Higher interest rates mean ‘free money’ is over
Stellantis CEO Carlos Tavares said on Wednesday that the changing economy will have implications for the startup world and prove the value of the company’s bet on them this year.
Tavares made his comments during an online awards announcement to highlight the company’s partnerships with startups.
Because governments are raising interest rates to fight inflation, access to finance won’t be so easy for startups in the future, according to Tavares, who said the situation is a result of the ” additional monetary mass that has been put on the market”. “
It’s apparently a reference to efforts by governments to tackle the economic toll of the coronavirus pandemic, for example by delivering stimulus payments to individuals.
The “free money” period will disappear as interest rates rise, he said during a company webcast.
“If we raise interest rates, the free money is used up, which means some startups will have a little more difficulty growing,” Tavares said.
Earlier this year, Stellantis announced the creation of a $302 million (€300 million) venture capital fund. The company said it will invest in early-stage and late-stage startups in the automotive and mobility sectors.
The company said it had two goals: find businesses that would be financially viable and, more importantly, customer-focused. The effort is designed to enable the company to find innovative technologies that can be developed faster than through traditional automotive industry processes and help the company achieve its goals, as outlined in its Plan Dare the future 2030.
On Wednesday, Tavares said Stellantis had signed 40 different deals with 40 startups, and the company announced the finalists for what it called its 2022 Stellantis Startup Awards, highlighting seven notable deals it works with in areas ranging from customer service to supply chain improvements to “agility and efficiency.”
The finalists have participated in operations in different parts of the globe, including Brazil, France, Turkey and the United States, where an emergency alert system to warn drivers of road hazards in real time is being “prototyped” on Jeep, Ram, Chrysler and Dodge vehicles, according to a press release. Each received a non-fungible trophy, or NFT, which was described as “an artistic rendition of intertwined hands expressing the concept that in turbulent times, ideas prevail.”
One of the startups featured was Phygitall, under the Industry 4.0 heading. The startup has developed a system that has been deployed at Stellantis’ engine plant in Betim, Brazil. Employees would wear smartwatches to “analyze the pattern and intensity of hand movements to optimize the manufacturing process, increase safety, quality and efficiency,” a press release said.
According to a presentation on the process, it compared how workers operated on different shifts at the factory.
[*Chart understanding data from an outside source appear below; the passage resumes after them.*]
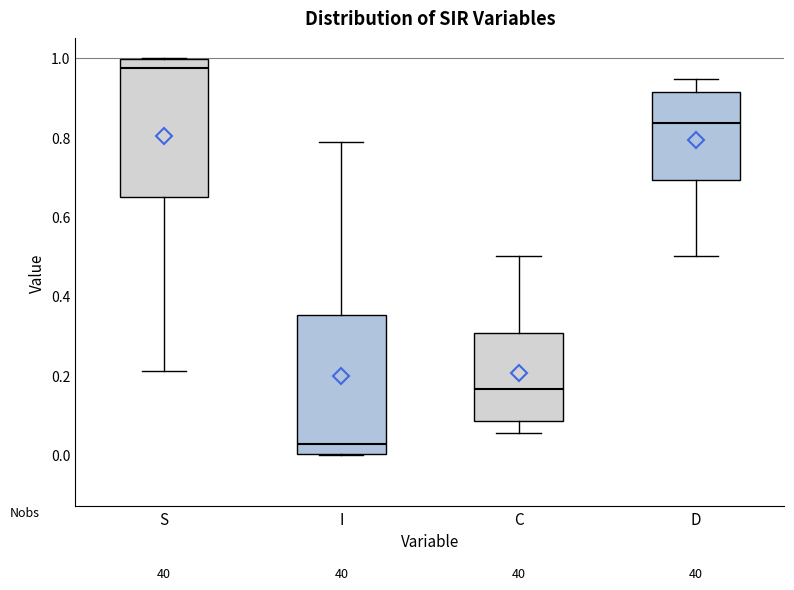

Where does the median line of the box for I sit on the y-axis? The values are not printed on the chart, so give them approximately, as read against the axis.

0.02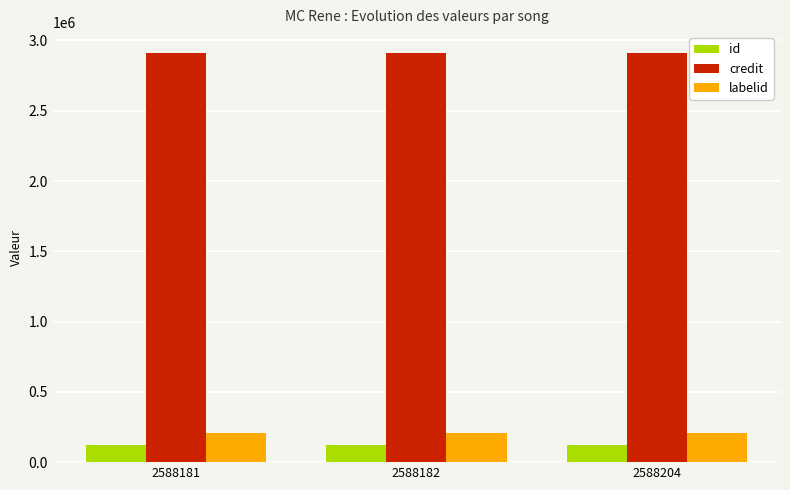

Is the value of credit at 2588204 greater than the value of labelid at 2588182?

Yes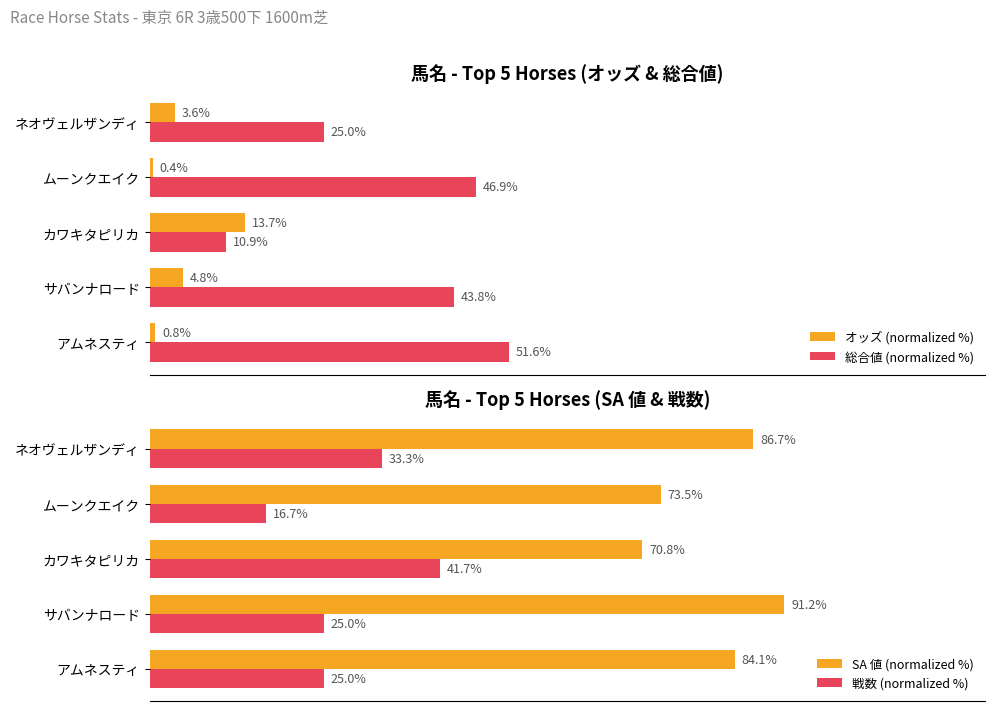

At which label does 総合値 (normalized %) reach its minimum?

カワキタピリカ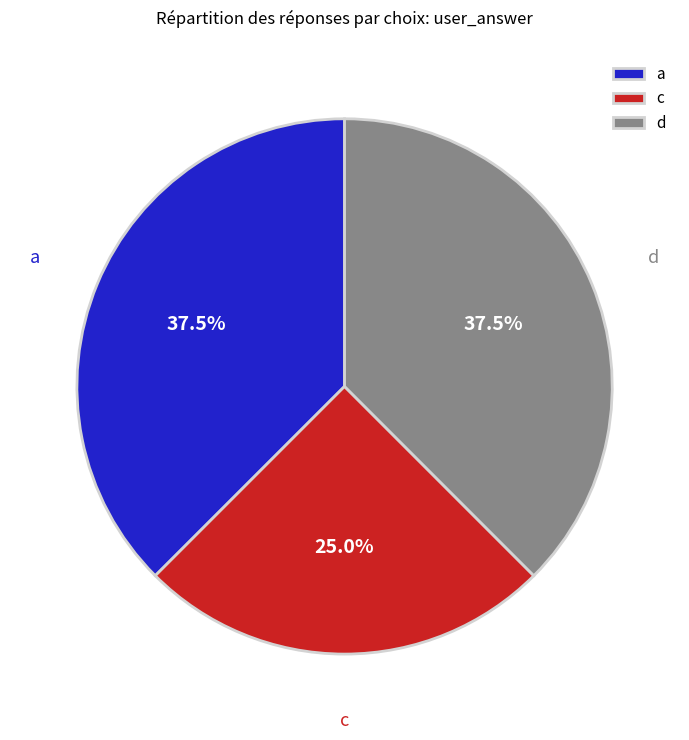

How many slices are in this pie chart?

3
Ned Curic, Stellantis CTO, said Stellantis officials have learned the company can save a lot of time on a range of tasks in a manufacturing plant. The company had an idea of this before, but had no way to measure it.
“I think it’s an area of immense transformation where we can do the same tasks much faster,” Curic said.
In response to a number of questions about how employees in Brazil have reacted to the technology and whether it will be implemented in the United States, Tavares spoke of the need for the company and its employees to be ready to to change.
“The employees are very, very thoughtful people. They fully understand that if we don’t change, we disappear,” he said.
Tavares said the company’s larger scale following the merger that created it early last year will help it navigate the changing automotive landscape and manage the necessary investments, but that internal change is also needed.
“They understood that in the Darwinian world, if we don’t change, we disappear regardless of our scale…but scale helps dilute the huge investments we have to make,” Tavares said.